The future of Progressive Web Apps
|Richard Harris in HTML5 Wednesday, March 21, 2018|
Progressive Web Apps may have come a long way from their inception, but what's next? Max Lynch, CEO and co-founder of Ionic weighs in.
We chatted with Max to learn more about what he thinks the future of PWA's will look like and how Ionic is making changes to embrace that reality.
What has led to the surge in PWAs?
Lynch: The surge in Progressive Web Apps (PWAs) can largely be attributed to web developers wanting to build web applications for mobile. Many web developers were on the sidelines of the mobile revolution, unable to participate due to an incompatible skillset. With Progressive Web Apps, these developers can apply the same technology they’ve been using for decades to mobile, and the prospects of that are incredibly enticing for web developers.
Additionally, teams want more control over their app development lifecycle. Instead of having to go through gatekeepers to release and update apps, teams want to deploy and update on their own schedule, which Progressive Web Apps allow them to do.
Finally, the app store’s lack of discovery and friction when users visit from a Google search make app store apps risky for businesses. PWAs streamline discovery and lower the time to first experience.
ADM: What made you and your team believe that the web would be the platform to use back in 2012?
Lynch: The web platform is the most widely used and taught application runtime ever created, and we assumed the same thing would happen on mobile as it had on desktop: the web platform would eventually replace apps built with non-portable “native” SKD. The productivity and practical benefits of the web platform are too compelling to bet against.
ADM: How does the codebase of a PWA streamline the process over the codebase of a native app?
Lynch: If you build a pure native app with Apple and Google’s stock languages, then your app simply won’t run on the web and your investment in that app will be stuck on the platform it was built for.
In general, Progressive Web Apps use cross-platform technologies that run on many more devices than the official languages and SDKs for building iOS and Android native apps.
Of course, if you use a hybrid approach like Ionic, you can use the same code for your native app and your Progressive Web App.
ADM: Gartner predicts that PWAs will replace 50 percent of mobile apps by 2020. Do you think that a continued surge in popularity will push this number higher?

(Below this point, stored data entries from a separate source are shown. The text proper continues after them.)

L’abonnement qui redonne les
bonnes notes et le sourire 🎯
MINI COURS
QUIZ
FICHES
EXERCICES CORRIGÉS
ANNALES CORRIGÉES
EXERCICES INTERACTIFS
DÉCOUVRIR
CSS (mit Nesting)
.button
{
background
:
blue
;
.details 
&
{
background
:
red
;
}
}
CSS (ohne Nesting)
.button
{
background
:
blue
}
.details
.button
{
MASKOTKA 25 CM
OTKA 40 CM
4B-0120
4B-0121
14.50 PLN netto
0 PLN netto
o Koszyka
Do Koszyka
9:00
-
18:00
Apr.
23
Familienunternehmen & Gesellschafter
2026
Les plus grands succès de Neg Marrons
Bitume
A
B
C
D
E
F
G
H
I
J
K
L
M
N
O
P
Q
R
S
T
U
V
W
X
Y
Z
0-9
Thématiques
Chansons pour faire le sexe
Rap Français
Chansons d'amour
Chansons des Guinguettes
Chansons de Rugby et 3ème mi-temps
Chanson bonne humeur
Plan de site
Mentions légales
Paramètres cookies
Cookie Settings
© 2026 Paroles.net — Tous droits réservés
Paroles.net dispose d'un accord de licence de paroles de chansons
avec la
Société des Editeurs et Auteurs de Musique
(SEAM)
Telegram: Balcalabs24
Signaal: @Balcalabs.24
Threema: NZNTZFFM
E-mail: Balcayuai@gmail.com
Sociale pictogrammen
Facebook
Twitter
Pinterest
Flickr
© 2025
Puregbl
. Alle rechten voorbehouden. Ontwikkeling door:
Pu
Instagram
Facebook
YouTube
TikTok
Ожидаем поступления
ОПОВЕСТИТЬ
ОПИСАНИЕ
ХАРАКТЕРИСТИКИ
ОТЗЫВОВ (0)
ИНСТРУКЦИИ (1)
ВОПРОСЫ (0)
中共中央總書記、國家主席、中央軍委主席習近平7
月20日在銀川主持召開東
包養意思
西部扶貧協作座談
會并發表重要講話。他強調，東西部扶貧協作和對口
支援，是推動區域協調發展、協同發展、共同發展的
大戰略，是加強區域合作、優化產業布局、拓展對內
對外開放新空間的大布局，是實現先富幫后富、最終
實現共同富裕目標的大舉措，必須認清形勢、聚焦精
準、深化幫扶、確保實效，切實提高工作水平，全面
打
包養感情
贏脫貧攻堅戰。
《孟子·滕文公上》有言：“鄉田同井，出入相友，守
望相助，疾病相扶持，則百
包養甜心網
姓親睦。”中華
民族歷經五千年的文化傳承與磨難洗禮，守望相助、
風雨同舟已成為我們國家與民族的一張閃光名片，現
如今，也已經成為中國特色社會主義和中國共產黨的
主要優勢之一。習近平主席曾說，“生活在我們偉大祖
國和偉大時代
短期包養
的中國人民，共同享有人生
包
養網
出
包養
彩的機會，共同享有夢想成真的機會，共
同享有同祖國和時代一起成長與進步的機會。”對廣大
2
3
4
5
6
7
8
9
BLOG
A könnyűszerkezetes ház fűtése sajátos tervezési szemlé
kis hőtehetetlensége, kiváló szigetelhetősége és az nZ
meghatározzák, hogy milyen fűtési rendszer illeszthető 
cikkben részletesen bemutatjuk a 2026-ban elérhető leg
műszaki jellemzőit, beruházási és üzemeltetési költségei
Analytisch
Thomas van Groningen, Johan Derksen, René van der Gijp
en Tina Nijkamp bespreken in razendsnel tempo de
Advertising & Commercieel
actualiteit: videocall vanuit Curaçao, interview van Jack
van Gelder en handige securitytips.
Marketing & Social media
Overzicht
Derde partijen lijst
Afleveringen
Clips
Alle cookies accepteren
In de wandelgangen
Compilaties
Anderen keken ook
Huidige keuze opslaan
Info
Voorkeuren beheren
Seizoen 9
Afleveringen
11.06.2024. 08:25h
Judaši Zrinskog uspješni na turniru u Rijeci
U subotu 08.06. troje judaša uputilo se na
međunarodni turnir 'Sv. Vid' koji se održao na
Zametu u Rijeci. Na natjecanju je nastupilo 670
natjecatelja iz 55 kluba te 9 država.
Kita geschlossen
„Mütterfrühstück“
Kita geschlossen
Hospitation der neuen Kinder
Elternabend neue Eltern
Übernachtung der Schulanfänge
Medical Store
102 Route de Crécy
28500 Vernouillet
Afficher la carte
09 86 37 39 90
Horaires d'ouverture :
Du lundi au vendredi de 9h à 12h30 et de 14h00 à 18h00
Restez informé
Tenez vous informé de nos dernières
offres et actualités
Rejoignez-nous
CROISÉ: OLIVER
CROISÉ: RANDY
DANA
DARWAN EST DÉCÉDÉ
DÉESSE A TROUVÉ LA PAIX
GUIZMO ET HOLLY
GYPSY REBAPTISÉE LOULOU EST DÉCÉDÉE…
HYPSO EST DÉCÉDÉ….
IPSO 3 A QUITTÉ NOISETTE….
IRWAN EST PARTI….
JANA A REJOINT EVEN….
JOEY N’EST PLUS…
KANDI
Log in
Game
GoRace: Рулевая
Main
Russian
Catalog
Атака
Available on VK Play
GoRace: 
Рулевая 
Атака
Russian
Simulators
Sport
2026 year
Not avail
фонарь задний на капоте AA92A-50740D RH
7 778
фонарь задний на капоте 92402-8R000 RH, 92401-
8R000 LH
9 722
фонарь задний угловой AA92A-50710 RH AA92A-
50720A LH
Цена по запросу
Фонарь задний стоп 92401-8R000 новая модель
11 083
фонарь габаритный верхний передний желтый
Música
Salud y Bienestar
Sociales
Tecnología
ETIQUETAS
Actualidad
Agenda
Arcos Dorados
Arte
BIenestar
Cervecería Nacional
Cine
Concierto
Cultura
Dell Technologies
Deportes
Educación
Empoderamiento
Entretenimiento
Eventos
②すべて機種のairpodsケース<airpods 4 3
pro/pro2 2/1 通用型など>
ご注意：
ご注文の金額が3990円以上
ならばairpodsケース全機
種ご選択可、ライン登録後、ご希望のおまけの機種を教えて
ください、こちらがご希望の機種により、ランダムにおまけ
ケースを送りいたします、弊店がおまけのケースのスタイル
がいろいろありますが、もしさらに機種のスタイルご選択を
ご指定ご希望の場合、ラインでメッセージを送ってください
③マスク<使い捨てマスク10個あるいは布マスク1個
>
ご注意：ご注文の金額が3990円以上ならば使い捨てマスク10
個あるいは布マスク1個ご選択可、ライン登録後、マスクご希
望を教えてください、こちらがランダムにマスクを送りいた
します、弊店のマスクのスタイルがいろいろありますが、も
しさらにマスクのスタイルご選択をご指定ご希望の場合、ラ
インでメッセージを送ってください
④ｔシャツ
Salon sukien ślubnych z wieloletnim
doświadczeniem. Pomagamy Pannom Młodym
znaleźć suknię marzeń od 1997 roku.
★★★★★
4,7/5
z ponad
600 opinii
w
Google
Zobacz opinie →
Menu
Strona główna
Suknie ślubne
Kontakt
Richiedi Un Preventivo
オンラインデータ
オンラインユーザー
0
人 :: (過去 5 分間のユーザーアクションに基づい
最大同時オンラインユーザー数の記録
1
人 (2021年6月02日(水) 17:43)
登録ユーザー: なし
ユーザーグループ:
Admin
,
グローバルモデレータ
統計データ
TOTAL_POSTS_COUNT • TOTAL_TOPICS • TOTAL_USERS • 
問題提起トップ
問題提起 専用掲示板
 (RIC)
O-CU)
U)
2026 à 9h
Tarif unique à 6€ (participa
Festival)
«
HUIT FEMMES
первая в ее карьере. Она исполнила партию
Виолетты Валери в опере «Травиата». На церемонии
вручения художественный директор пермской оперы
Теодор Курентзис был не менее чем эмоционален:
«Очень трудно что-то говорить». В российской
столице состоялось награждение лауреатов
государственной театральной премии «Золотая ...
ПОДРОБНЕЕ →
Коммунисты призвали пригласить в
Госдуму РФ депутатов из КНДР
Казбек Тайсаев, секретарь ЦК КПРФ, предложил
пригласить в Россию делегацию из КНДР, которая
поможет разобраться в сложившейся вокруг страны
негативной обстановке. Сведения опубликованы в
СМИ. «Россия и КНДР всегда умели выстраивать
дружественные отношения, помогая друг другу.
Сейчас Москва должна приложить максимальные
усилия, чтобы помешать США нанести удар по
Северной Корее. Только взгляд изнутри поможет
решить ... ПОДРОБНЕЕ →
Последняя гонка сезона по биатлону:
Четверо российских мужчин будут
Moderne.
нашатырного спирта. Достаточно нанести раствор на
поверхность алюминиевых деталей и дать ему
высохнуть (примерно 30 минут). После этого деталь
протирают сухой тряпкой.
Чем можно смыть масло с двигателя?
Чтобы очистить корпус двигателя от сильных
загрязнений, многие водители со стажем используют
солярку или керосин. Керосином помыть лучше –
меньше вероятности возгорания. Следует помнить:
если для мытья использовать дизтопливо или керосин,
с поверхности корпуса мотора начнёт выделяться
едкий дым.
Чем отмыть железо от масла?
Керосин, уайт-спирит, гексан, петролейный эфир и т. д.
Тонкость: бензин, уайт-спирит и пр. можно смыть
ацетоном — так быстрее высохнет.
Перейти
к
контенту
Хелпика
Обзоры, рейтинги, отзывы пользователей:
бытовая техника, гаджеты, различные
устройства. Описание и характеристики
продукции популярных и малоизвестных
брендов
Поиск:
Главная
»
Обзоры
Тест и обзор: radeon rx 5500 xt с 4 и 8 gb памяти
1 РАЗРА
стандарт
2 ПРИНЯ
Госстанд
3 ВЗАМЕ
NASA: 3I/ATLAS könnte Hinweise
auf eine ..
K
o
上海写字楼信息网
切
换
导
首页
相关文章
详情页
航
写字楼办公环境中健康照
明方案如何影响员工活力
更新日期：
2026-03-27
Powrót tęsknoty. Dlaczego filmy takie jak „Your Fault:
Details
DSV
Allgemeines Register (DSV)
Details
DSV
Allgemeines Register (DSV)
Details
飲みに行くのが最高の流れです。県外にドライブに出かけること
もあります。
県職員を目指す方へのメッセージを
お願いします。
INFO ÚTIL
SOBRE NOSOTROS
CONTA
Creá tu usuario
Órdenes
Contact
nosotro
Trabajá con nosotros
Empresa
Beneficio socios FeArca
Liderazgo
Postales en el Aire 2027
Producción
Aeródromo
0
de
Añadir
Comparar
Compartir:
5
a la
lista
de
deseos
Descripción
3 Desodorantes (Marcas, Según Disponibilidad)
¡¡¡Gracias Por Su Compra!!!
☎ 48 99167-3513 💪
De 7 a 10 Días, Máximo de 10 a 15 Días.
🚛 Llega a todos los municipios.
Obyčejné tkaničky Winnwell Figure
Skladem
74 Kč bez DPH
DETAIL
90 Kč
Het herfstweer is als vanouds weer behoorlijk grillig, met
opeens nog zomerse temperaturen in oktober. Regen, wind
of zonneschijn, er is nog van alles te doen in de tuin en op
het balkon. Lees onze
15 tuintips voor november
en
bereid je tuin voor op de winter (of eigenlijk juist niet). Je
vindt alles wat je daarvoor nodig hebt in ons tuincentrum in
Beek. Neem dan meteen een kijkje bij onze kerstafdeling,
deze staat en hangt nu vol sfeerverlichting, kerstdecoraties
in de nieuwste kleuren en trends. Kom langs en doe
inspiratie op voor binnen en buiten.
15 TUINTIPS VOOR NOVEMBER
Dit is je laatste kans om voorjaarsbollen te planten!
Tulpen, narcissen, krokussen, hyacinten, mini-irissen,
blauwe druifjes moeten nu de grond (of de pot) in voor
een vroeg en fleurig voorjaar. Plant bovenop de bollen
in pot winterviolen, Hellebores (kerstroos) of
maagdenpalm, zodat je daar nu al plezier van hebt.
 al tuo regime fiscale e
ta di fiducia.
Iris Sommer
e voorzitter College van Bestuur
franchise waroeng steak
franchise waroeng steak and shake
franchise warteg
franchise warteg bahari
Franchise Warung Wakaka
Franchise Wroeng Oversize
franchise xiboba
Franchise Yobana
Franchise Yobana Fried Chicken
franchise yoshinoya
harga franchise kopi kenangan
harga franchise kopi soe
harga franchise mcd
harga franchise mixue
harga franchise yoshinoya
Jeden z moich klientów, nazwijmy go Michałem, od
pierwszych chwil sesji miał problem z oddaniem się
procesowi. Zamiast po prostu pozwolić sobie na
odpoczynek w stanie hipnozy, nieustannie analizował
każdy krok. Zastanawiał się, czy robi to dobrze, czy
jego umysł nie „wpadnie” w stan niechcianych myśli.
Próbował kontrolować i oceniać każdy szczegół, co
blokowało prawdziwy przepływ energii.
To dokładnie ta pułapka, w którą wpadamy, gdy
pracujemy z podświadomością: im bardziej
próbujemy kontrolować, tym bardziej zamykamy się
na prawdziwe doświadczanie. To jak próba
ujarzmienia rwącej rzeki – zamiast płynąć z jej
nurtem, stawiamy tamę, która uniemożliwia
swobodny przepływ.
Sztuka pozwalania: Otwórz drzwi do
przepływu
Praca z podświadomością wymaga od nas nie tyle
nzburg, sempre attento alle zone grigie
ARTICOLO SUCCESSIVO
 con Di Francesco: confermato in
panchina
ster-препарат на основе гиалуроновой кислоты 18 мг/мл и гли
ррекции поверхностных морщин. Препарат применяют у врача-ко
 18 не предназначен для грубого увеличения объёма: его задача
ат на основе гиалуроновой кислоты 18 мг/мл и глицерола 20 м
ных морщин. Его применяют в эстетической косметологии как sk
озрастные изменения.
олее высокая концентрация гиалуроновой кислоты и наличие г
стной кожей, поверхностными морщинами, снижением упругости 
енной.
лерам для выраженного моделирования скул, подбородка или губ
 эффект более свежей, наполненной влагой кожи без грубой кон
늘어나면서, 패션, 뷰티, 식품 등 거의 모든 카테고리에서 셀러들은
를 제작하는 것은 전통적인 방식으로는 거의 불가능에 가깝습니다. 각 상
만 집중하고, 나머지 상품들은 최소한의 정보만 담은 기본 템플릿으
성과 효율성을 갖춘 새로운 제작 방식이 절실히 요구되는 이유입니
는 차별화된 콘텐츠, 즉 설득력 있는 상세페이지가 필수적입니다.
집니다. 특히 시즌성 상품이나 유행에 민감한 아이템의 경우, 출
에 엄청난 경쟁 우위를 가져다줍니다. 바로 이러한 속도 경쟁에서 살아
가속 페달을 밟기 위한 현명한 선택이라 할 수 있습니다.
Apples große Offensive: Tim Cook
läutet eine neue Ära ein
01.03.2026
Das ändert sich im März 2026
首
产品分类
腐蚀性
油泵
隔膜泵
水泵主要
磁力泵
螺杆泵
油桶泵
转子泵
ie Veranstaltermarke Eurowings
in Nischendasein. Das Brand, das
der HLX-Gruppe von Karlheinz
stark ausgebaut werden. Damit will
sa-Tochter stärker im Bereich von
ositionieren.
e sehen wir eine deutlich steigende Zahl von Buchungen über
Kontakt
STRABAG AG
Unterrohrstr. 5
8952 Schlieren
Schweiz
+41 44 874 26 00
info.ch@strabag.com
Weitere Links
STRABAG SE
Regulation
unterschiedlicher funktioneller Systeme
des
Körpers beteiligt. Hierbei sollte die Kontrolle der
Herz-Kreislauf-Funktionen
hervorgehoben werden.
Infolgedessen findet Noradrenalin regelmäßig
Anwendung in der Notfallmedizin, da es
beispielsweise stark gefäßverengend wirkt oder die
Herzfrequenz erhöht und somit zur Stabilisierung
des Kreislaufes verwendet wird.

Lynch: I believe we’re going to see a complete flip for Business to Employee (B2E) apps being built as PWAs. Most B2E apps have no reason to be built and deployed using the native app toolchain; doing so only adds overhead and slows teams down. Since most of those apps are data-driven business apps, they are perfect candidates for PWAs.
On the consumer side, the data shows that, on net, users aren’t downloading and keeping apps. Many businesses will have no choice if they want to reach and retain users but to lower the barrier to using their app by building a PWA.
Above all, early data from the likes of Twitter and Pinterest shows significant benefits for products released as a PWA, which should further encourage other teams to invest in the platform.
ADM: For those companies that have already implemented PWAs, what results are they seeing?
Lynch: In general, companies that have invested in PWAs are seeing lower bounce rates, much greater engagement and higher revenue.
Pinterest is a great example. They recently introduced a PWA to replace their traditional mobile web experience - a meaningful change since 80 percent of pinners access the service on a mobile device.
Compared to Pinterest’s old mobile web experience, they saw a 44 percent increase in user-generated ad revenue, a 50 percent increase in ad clickthroughs and a 40 percent increase in users spending more than five minutes on the site. Not only that, the PWA outperformed the Pinterest native app in almost every category, including time spent on site.
Similarly, Twitter saw a 65 percent increase in pages per session after unveiling their PWA, called “Twitter Lite,” and a 20 percent decrease in bounce rate compared to traditional mobile web experience.
ADM: What is Ionic doing to push the PWA movement?
Lynch: We want to be the leader in Progressive Web Apps. To get there, we are investing heavily in open source technology to help teams build high-performance PWAs, and we are providing commercial support and solutions for mission critical applications, both in the app store and as PWAs.
On the open source side, Ionic Framework will be positioned as the UI library for building highly-performant PWAs, and we have built new technology like Stencil, a simple but powerful tool for building fast PWAs, by using new web standards like Custom Elements. We announced Stencil last August at the Polymer conference in Copenhagen to great reception and the project is powering the next version of Ionic Framework.
ADM: How do you think PWA preference and adoption will shift in the next few years - among both organizations and consumers?
Lynch: Consumers are used to finding apps in the app store, so there will be a transition period as more users get accustomed to installing apps directly from the web. I think adoption will be driven at first by the need on the enterprise side to build apps to meet demand inside and out, and on the consumer side by those that need lighter weight experiences due to network and device constraints. These two factors will create experience and user familiarity needed to break into the more entrenched app store markets.
About Max Lynch
Max Lynch is the CEO and co-founder of Ionic. Ionic was developed to create a better way for web developers to use their skills to build apps. With 4 million apps and counting developed using Ionic’s framework, Max is focused on scaling and commercializing the technology to streamline app development around the world.